§ SHORT PROBLEM 1:
What was the defendant found guilty of, according to the court decision?
§ SHORT PROBLEM 2:
Please write out everything in the court decision from "The victim grabbed" down to "in his death.", substituting "stairway" for "landing".
§ SHORT PROBLEM 3:
Does the court decision support each of these statements? (a) The victim died on February 13, 2019. (b) The defendant arrived at the apartment with fifty dollars in cash. (c) The jury trial lasted nine days.

-- start of SOURCE EXCERPT --

Massachusetts Appeals Court, 2024

Commonwealth v. Richard Mulcahy, Third.

Commonwealth v. Richard Mulcahy, Third.
Massachusetts Appeals Court · Decided January 19, 2024

Commonwealth v. Richard Mulcahy, Third.

Opinion

NOTICE: Summary decisions issued by the Appeals Court pursuant to M.A.C. Rule 23.0, as appearing in 97 Mass. App. Ct. 1017 (2020) (formerly known as rule 1:28, as amended by 73 Mass. App. Ct. 1001 [2009]), are primarily directed to the parties and, therefore, may not fully address the facts of the case or the panel's decisional rationale. Moreover, such decisions are not circulated to the entire court and, therefore, represent only the views of the panel that decided the case.

A summary decision pursuant to rule 23.0 or rule 1:28 issued after February 25, 2008, may be cited for its persuasive value but, because of the limitations noted above, not as binding precedent. See Chace v. Curran, 71 Mass. App. Ct. 258, 260 n.4 (2008).

COMMONWEALTH OF MASSACHUSETTS APPEALS COURT 22-P-506 COMMONWEALTH vs. RICHARD MULCAHY, THIRD.

MEMORANDUM AND ORDER PURSUANT TO RULE 23.0 During an unsuccessful attempt to purchase Adderall, the defendant, Richard Mulcahy, III, stabbed the victim in the thigh, resulting in the victim's death. After a nine-day jury trial, the defendant was found guilty of armed robbery and involuntary manslaughter. He appeals, challenging the sufficiency of the evidence and claiming that the prosecutor's statements during venire, trial, and closing arguments require reversal. We affirm.

Background. We summarize the background of this case in the light most favorable to the Commonwealth. See Commonwealth v. Martin, 447 Mass. 274, 287 (2006).

Several days before the victim's death on February 13, 2019, the defendant and his girlfriend, while at the Department of Transitional Assistance (DTA), encountered the victim and his girlfriend. The victim and his girlfriend said that they had thirty-milligram pills of Adderall, which they would sell for ten dollars each. Negotiations about the purchase of the Adderall took place over text messages and telephone calls for the next several days, but the parties never finalized a price or quantity for the Adderall, in part because the defendant and his girlfriend did not have enough money to complete the sale.

On February 13, 2019, the defendant and his girlfriend arrived at the victim's girlfriend's apartment to buy the drugs.

The defendant came to the apartment with only twenty-five dollars in cash and a one-quarter ounce of marijuana to bargain with. The victim handed the defendant a baggie containing pills for the defendant to inspect, but before a quantity or price had been agreed on, the defendant threw his money and marijuana on the bed and told his girlfriend, "Come on, let's go," as he began to leave the apartment with the pills.

The victim grabbed the defendant from behind and tried to pull him back inside the apartment. The two men stumbled and fell onto a small landing outside the apartment, where the victim put the defendant into a headlock from behind. During this struggle or shortly thereafter, the victim gained control of the pills. While being held in the chokehold, the defendant stabbed the victim twice in the thigh which resulted in his death.

-- end of SOURCE EXCERPT --
-- start of SOURCE MATERIAL --

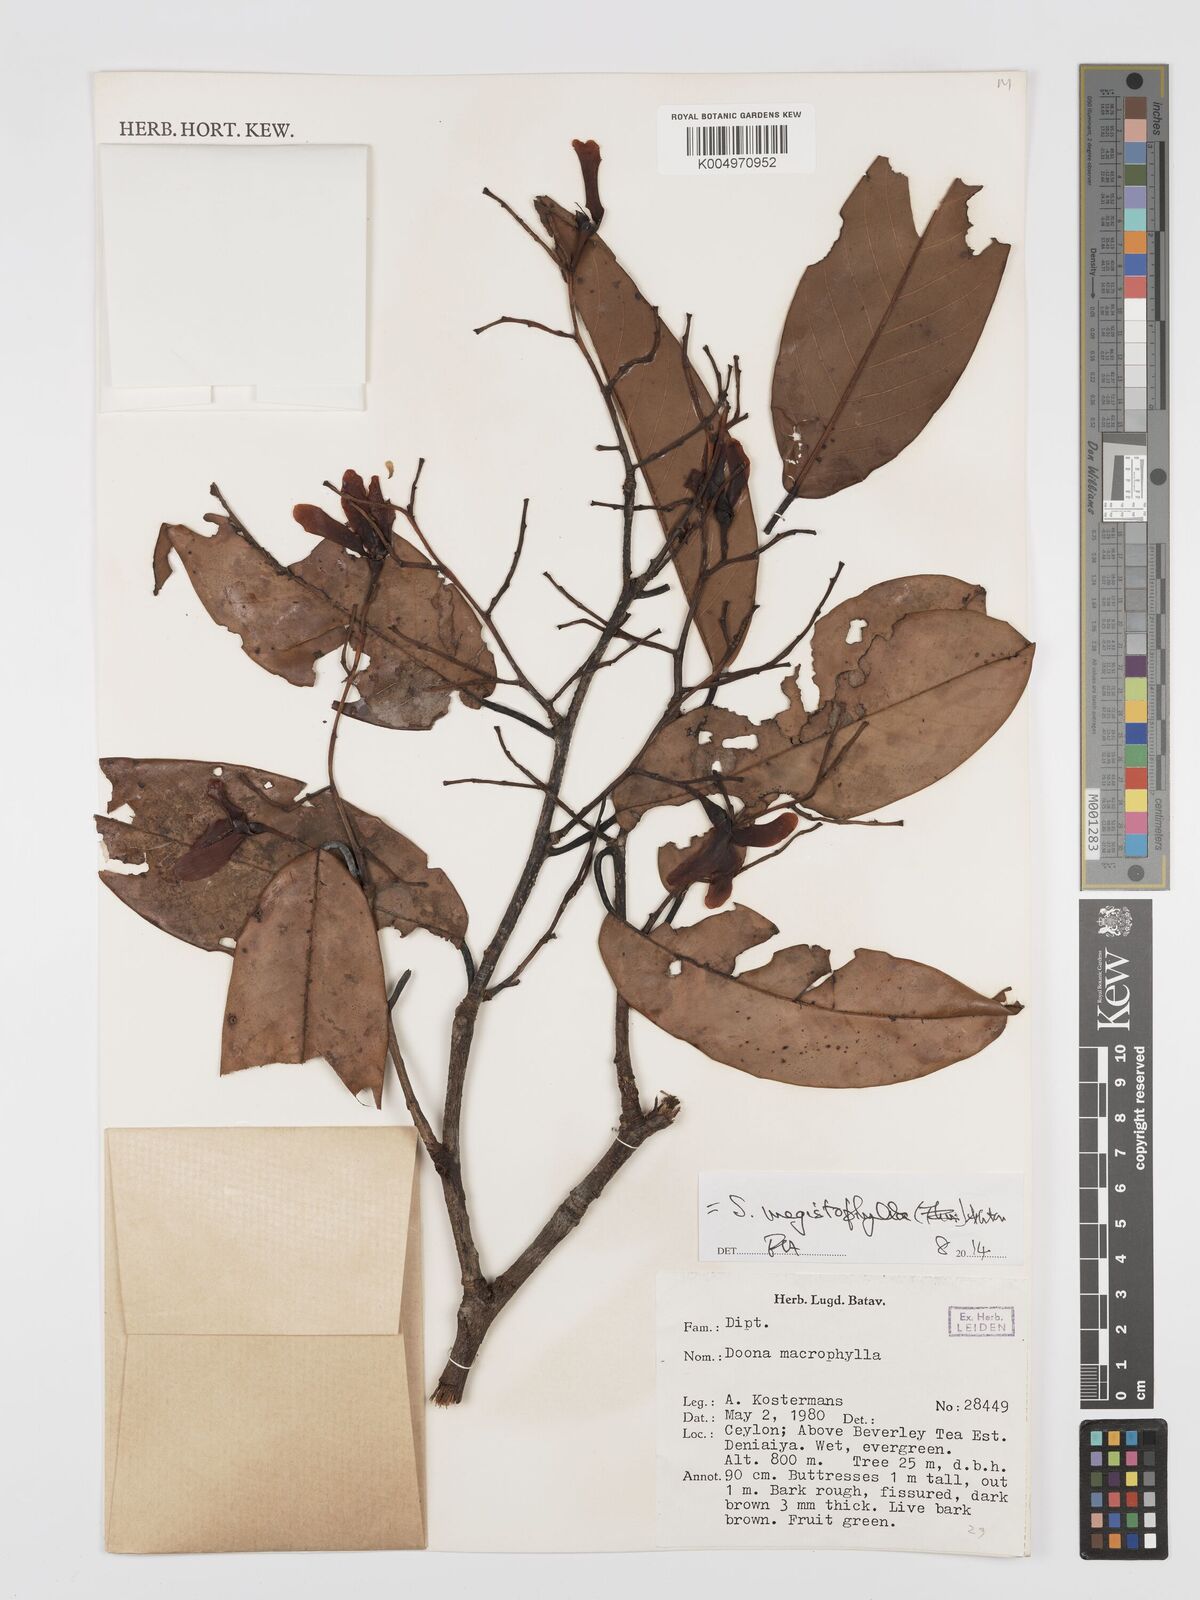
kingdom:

-- end of SOURCE MATERIAL --

§ FULL OUTPUT 1:
Armed robbery and involuntary manslaughter.

§ FULL OUTPUT 2:
The victim grabbed the defendant from behind and tried to pull him back inside the apartment. The two men stumbled and fell onto a small stairway outside the apartment, where the victim put the defendant into a headlock from behind. During this struggle or shortly thereafter, the victim gained control of the pills. While being held in the chokehold, the defendant stabbed the victim twice in the thigh which resulted in his death.

§ FULL OUTPUT 3:
(a) Yes: "Several days before the victim's death on February 13, 2019"
(b) No: "The defendant came to the apartment with only twenty-five dollars in cash"
(c) Yes: "After a nine-day jury trial"